A Leavy, Sutton, Dublin 13
For the love of bread
Your article "Forget butter, it's the bread that's making you fatter" (Irish Independent, June 30) highlights the benefits of butter consumption, and states that according to a study, there is no direct link between butter consumption and cardiovascular diseases. However, what is absolutely inadmissible is to say that bread is responsible for obesity!
Experts and doctors agree that bread is indeed an important food. In France for example, they keep reminding people of the health benefits of bread, which is a prime source of 'slow sugars', which are essential to feel full between meals and limit the craving for snacks, which allows to fight obesity.
Across the world, thousands of artisan bakers work every day to make sure that they use the most natural flours, that the dough is as low in salt as possible, that bread is made following traditional processes, without additives, without preservatives, without added sugar, with a long fermentation and a lot of love.

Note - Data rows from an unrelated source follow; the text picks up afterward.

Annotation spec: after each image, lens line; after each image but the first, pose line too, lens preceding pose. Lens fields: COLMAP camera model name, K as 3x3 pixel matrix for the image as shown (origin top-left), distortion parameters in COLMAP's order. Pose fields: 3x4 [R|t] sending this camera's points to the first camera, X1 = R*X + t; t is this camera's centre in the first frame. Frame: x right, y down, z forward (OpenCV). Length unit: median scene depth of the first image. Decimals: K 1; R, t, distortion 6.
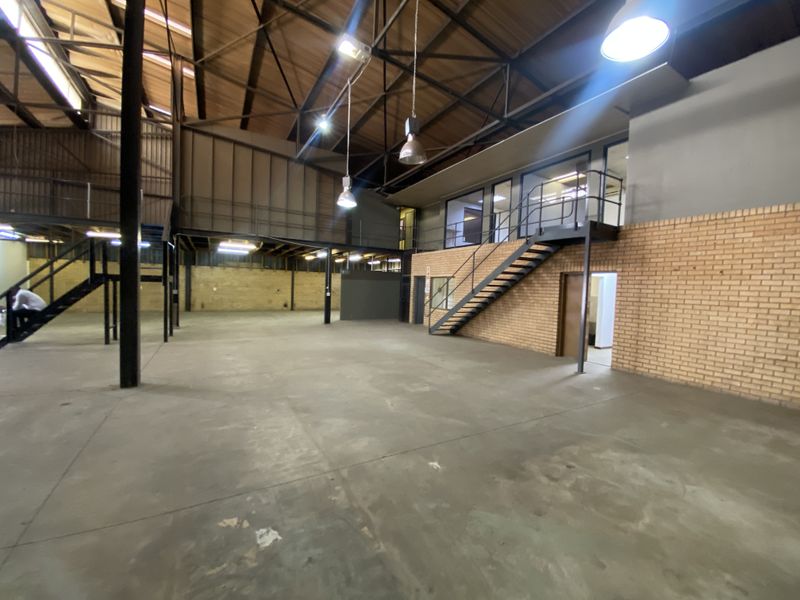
lens RADIAL K [[323.2, 0, 396.6], [0, 323.2, 301.3], [0, 0, 1]] dist [-0.001570, -0.002530]
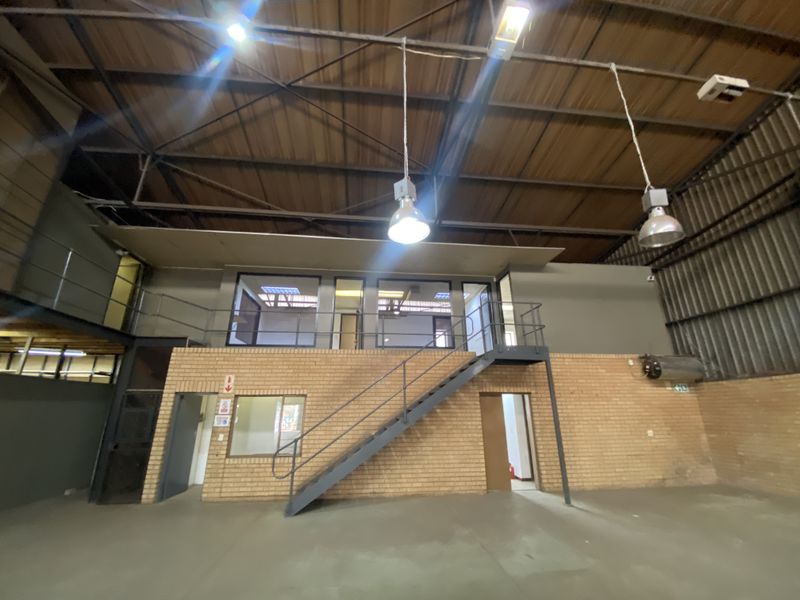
lens RADIAL K [[323.2, 0, 396.2], [0, 323.2, 306.3], [0, 0, 1]] dist [-0.001570, -0.002530]
pose [[0.402720, 0.263990, 0.876428, -0.356844], [0.057789, 0.948263, -0.312182, -0.036241], [-0.913497, 0.176370, 0.366629, 0.634414]]
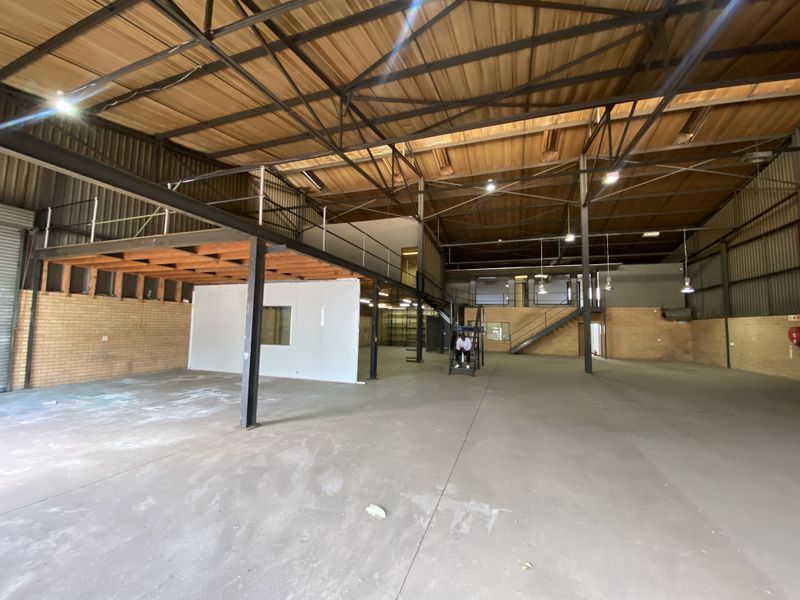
lens RADIAL K [[323.2, 0, 393.6], [0, 323.2, 303.9], [0, 0, 1]] dist [-0.001570, -0.002530]
pose [[0.776387, 0.059408, 0.627451, -1.644024], [0.017563, 0.993122, -0.115764, 0.022599], [-0.630012, 0.100897, 0.770003, -0.027654]]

In other words, good bread is healthy for a daily consumption.
So please do not lump all breads together, just as we do not claim butter and margarine are the same.

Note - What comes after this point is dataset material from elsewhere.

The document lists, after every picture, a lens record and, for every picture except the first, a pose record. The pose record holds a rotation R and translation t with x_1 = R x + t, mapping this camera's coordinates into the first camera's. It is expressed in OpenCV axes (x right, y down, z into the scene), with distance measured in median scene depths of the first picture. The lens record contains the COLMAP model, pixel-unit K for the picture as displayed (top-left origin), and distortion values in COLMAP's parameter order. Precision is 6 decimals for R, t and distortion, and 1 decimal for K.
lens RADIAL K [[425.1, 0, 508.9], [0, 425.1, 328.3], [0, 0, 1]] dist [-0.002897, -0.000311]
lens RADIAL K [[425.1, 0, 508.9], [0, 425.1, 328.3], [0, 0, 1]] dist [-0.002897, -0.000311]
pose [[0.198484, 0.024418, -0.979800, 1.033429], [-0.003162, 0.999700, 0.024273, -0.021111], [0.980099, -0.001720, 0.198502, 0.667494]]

Pierre Zimmermann, Master baker, Chicago, USA
Fine Gael incapable of thinking
It would appear that between March 2011 and February 2016, the Fine Gael section of the Cabinet that dealt with children was kept under (parental) control by Labour.
Since becoming, to all intents and purposes, the sole party of Government, Fine Gael is proving, on an almost daily basis, it is incapable of mature thinking, let alone action.
That a Taoiseach would attempt to use the advice of the AG to stymie the vote on a bill illustrates very clearly that the Fine Gael ministers imagine they reside in the Ireland of the 1950s, where the word of teachers, clerics and lawyers was even more infallible than that of the Pope.
That there is an ongoing debacle over water, bin and other local government charges shows there is a complete and utter lack of common sense in party politics today.
The majority of people know that taxation, national and local, is part and parcel of the democratic process - and will happily pay. Alas, between them, Fianna Fáil/Fine Gael/Labour politicians cannot bring in a reasonable and equitable taxation process: then they wonder why Independents and minor parties are increasing in popularity.
Nigel Farage made this somewhat erroneous claim in the European Parliament: "None of you have done a proper job in your life." I would say of the present Cabinet of Ireland: None of you have ever done the hard yards of austerity!
There is a vast difference.
Declan Foley, Berwick, Australia
Apology due for World War I
Tony Blair apologised for the Famine and David Cameron for Bloody Sunday. How long do we have to wait for a similar retrospective apology for World War I?
In the reported 'commemorations' to date, all official representatives seem to be sidestepping the most glaring truth of all: that no event since the dawn of history was more violent or more barbaric; no 'civilisation' anywhere had delved to such a depth of disrespect for human life, of diabolic bloodlust; that this descent into hell was actively and consciously promoted by the entire establishment of the time, military, political and religious - in all of the contending empires.
We know that in one day alone - July 1, 1916 - the French and German empires offered up 50,000 and 55,000 young casualties respectively, and the British empire a whopping 60,000 young men and boys.
May the ghosts of 15 million dead haunt all commemorations that do not include an apology for the "mass murder", facilitated by civil society, 100 years ago.